Text shown:
- Opening Delimiter -

A second strong use case is modernization. AWS has pushed Amazon Q Developer hard around Java upgrades and technical debt cleanup, and that focus feels grounded in a real pain point. Enterprises often have aging Java applications that nobody wants to touch because upgrades are slow, risky, and spread across too many files. Amazon Q Developer can inspect the codebase, identify compatibility issues, propose changes, and help move workloads from Java 8 to Java 17. For teams staring at years of deferred maintenance, that is more valuable than another autocomplete tool.
There is also a practical security story here. Amazon Q Developer scans code for vulnerabilities and suggests fixes inside the developer workflow, not as a separate security program months later. AWS’s benchmark numbers, including 84.7 percent precision and 100 percent recall on its OWASP Top Rules for Java benchmark, suggest this is one of the more serious parts of the product. For developers, the difference is simple: a warning with a one-click fix gets handled, a PDF from a security team often does not.

- Closing Delimiter -

Extracted page text data:

- Opening Delimiter -

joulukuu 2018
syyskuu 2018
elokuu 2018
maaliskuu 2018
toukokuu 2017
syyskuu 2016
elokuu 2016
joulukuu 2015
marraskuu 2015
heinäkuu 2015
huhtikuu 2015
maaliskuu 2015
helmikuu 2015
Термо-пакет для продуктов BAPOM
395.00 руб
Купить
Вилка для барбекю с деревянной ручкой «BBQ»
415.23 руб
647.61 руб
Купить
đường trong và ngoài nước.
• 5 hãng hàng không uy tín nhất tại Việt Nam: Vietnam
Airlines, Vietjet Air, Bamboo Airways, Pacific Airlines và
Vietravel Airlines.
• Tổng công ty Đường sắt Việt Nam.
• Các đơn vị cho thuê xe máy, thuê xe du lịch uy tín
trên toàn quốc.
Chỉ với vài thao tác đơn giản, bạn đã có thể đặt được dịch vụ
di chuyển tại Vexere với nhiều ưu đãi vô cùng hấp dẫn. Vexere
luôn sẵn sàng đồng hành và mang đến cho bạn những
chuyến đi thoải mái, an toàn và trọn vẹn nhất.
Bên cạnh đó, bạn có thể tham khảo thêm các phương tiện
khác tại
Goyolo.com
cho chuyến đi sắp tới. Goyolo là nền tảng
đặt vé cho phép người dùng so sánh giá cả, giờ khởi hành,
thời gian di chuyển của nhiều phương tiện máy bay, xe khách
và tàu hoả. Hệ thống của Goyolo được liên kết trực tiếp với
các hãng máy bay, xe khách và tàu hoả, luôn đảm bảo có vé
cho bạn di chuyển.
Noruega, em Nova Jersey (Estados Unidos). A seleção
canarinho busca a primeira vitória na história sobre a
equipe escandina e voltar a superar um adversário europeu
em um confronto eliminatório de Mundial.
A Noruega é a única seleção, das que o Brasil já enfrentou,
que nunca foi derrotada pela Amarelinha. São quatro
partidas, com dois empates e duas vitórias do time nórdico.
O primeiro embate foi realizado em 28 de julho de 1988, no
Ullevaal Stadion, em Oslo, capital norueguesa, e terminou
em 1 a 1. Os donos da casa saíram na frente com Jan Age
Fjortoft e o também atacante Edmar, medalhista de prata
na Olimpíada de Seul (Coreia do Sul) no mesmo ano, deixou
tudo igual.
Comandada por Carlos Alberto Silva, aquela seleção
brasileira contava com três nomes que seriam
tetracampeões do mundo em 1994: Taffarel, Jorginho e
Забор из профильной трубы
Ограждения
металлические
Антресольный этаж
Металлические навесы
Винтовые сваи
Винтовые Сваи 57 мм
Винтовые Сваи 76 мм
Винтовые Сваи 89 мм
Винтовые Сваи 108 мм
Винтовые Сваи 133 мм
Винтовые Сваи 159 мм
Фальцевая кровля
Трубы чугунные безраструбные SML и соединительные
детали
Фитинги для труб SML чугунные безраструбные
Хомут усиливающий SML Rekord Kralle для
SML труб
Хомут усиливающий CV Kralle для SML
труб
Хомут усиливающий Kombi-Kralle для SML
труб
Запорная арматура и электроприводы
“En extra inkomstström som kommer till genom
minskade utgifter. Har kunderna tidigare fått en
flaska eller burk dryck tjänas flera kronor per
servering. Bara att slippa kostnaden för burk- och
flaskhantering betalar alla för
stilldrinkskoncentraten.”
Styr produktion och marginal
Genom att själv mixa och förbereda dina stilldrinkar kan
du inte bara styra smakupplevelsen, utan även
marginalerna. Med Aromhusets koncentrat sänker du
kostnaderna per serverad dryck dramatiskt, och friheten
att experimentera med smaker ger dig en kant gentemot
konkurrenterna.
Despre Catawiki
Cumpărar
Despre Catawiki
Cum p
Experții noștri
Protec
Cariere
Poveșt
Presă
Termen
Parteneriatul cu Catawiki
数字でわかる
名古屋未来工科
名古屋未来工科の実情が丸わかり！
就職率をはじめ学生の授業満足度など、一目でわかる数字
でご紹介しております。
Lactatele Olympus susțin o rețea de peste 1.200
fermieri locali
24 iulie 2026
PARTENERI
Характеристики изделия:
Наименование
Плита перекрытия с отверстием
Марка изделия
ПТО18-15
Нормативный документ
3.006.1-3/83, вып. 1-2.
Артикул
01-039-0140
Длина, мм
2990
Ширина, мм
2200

- Closing Delimiter -

Set of tasks:
1: Please reproduce the part of the Amazon Q Developer passage from "There is also" up to and including "often does not.".
2: Resume the Amazon Q Developer passage, starting after its final sentence.
Nothing in the entries is needed here.

Answer list:
1:
There is also a practical security story here. Amazon Q Developer scans code for vulnerabilities and suggests fixes inside the developer workflow, not as a separate security program months later. AWS’s benchmark numbers, including 84.7 percent precision and 100 percent recall on its OWASP Top Rules for Java benchmark, suggest this is one of the more serious parts of the product. For developers, the difference is simple: a warning with a one-click fix gets handled, a PDF from a security team often does not.

2:
The customer evidence AWS shares is still mostly productivity oriented, but useful. BT Group reported a 37 percent acceptance rate on multiline suggestions. National Australia Bank reported 50 percent. Those are not vanity metrics if you read them carefully. They suggest the tool is useful in day-to-day coding, not just in demos. AWS also cites organizations using it to speed up feature delivery, write tests, and reduce repetitive work across projects, though the most concrete stories tend to be strongest in AWS-centric engineering teams rather than general software shops.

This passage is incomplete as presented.